Rhodopsin is a light absorbing pigment; it efficiently absorbs light in the middle of the visual spectrum with a maximum at 500nm. Rhodopsin is the major protein of the rod outer segment (ROS), a cellular domain that captures light and initiates the visual response. Rhodopsin is made in the rod inner segment (RIS) and is transported from there to the ROS on small membrane spheres called vesicles.

The protein Rhodopsin contains the protonated retinal-Schiff’s base complex, which naturally lies in the inter-membrane pocket formed by the seven trans-membrane a-helical receptors. There are many flat discs of rhodopsin within the outer segment of a rod cell, which upon light detection undergo a photo-isomeric change from Rhodopsin (11-cis) to all-trans retinal.  

Rhodopsin consists of the protein opsin linked to 11-cis retinal a prosthetic group. Retinal is the light absorbing pigment molecule and is a derivative of vitamin A.  Opsin is a member of the 7TM receptor family. Rhodopsin is a protein in the membrane of the rod photoreceptor cell in the retina of the eye. It catalyses the only light sensitive step in vision. The 11-cis-retinal chromophore lies in a pocket of the protein and is isomerised to all-trans retinal when light is absorbed. The isomerisation of retinal leads to a change of the shape of rhodopsin, which triggers a sequence of reactions, which lead to a nerve impulse.
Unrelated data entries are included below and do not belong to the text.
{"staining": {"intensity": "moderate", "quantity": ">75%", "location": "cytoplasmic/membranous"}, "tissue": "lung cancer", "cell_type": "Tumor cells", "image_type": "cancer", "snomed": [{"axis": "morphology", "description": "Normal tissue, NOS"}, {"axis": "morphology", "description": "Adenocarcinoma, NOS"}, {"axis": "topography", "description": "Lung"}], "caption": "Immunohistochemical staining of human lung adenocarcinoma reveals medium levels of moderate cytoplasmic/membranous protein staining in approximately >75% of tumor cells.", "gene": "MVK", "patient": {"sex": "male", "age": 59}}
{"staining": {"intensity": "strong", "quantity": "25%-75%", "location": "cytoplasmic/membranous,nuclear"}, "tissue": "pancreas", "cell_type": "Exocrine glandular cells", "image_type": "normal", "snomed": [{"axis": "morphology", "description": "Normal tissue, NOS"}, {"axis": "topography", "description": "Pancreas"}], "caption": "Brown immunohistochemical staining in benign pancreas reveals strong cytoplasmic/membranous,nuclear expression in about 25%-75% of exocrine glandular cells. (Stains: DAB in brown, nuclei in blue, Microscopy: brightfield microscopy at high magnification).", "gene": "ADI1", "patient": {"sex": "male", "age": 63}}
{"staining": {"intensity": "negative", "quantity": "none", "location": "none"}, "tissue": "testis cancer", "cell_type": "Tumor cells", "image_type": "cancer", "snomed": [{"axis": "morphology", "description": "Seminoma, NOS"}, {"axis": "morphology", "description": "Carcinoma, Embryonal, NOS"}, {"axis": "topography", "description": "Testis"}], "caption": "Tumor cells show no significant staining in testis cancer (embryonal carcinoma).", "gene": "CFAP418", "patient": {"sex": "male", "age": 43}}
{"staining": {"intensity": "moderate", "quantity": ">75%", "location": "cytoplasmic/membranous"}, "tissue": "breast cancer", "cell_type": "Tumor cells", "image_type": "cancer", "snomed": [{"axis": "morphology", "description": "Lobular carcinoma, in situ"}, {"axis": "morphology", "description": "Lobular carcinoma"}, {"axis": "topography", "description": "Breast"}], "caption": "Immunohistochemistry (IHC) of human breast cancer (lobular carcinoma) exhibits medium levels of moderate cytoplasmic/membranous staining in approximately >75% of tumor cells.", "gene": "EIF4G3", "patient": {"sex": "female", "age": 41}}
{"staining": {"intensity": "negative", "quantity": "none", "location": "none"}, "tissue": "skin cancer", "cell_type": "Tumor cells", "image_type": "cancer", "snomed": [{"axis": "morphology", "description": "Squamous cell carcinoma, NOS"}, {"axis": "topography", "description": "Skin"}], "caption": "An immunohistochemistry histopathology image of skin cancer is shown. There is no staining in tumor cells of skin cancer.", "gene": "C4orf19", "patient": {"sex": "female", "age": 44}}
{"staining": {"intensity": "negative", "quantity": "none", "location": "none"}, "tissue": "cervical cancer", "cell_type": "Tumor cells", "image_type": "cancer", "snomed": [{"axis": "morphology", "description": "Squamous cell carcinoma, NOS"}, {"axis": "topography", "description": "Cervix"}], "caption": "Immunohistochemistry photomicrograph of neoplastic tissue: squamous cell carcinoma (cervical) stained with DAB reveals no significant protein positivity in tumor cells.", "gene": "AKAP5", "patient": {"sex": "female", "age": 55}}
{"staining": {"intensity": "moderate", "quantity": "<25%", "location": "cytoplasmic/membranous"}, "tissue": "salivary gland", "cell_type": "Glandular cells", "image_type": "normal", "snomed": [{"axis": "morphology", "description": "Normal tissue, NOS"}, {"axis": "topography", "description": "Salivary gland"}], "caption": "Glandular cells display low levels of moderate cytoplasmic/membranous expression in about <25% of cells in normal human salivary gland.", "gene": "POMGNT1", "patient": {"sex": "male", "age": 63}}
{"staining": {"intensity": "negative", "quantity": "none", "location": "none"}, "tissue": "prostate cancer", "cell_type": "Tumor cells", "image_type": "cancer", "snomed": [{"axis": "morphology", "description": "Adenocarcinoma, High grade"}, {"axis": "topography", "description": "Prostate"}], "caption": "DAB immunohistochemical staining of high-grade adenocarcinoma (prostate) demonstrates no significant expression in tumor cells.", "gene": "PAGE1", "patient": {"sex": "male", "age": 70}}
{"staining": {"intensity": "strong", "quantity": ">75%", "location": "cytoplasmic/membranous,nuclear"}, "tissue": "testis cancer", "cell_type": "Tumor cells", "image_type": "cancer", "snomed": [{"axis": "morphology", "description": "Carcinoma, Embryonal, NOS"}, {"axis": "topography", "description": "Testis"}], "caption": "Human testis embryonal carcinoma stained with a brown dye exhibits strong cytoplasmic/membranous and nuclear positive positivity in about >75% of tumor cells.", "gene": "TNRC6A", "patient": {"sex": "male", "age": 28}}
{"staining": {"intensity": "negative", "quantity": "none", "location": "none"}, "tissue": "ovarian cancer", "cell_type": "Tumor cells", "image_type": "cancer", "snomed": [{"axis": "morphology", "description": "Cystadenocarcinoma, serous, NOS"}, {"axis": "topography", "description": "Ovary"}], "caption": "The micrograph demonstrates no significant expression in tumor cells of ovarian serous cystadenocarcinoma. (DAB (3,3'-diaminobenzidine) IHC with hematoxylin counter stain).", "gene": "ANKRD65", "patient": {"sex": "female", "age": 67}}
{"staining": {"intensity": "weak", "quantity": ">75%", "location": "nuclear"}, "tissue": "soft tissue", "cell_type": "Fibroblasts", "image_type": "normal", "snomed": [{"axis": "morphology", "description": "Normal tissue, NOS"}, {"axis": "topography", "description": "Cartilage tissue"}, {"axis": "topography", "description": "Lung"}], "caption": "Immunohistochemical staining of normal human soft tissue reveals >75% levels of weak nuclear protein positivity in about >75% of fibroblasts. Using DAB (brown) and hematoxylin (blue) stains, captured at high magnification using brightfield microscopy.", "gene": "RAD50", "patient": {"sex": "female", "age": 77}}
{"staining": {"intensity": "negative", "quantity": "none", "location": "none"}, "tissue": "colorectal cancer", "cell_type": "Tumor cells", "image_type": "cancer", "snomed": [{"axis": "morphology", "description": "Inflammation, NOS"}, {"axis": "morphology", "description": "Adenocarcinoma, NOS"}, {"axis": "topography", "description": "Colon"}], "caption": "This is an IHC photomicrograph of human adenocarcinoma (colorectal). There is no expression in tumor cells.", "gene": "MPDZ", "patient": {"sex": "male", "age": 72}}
This is transmitted to the brain via the optical nerve.

Rhodopsin (4th of the 5 intermediates) triggers an enzymatic cascade process resulting in the hydrolysis of GMP. This in turn closes cation-specific channels within the rod cell membrane, which are naturally open to influx of Na + in the dark, and due to the effect of hyperpolarisation, the inner synaptic body sends a nerve signal to other neurons in the Retina. Finally the light-induced lowering of calcium levels aids recovery of excited neurons to a passive, “dark” state and the cycle starts again upon detection of light.  The photoreceptors of cone cells are also seven a-helical receptors with 11-cis-retinal as their chromophore.

Humans cannot make Rhodopsin, instead they use and external source, b -carotene, that is found in food in order to synthesis it. Light falling on the retina brings about certain chemical changes in the rhodopsin and other substances present in the rods and cones. These changes occur very rapidly, but large quantities of vitamin A are needed to bring this about. If there is any marked deficiency of vitamin A, night blindness may occur.

When light energy is absorbed by rhodopsin, the rhodopsin begins within trillionths of a second to decompose. The cause of this is photo activation of electrons in the retinal portions of the rhodopsin which leads to an instantaneous change of the cis form of retinal into an all trans form, which still has the same chemical structure as the cis form but has a different physical structure- a straight molecule rather than an angulated molecule. It is the metarrhodopsin II also called activated rhodopsin that excites electrical changes in the rods that then transmit the visual image into the central nervous system.

The first stage in the reformation of rhodopsin is to reconvert the all trans retinal into 11-cis retinal. This process requires metabolic energy and is catalyzed by the enzyme retinal isomerase. Once the 11-cis retinal is formed it automatically recombines with the scotopsin to reform rhodopsin, which then remains stable until its decomposition is again triggered by absorption of light energy.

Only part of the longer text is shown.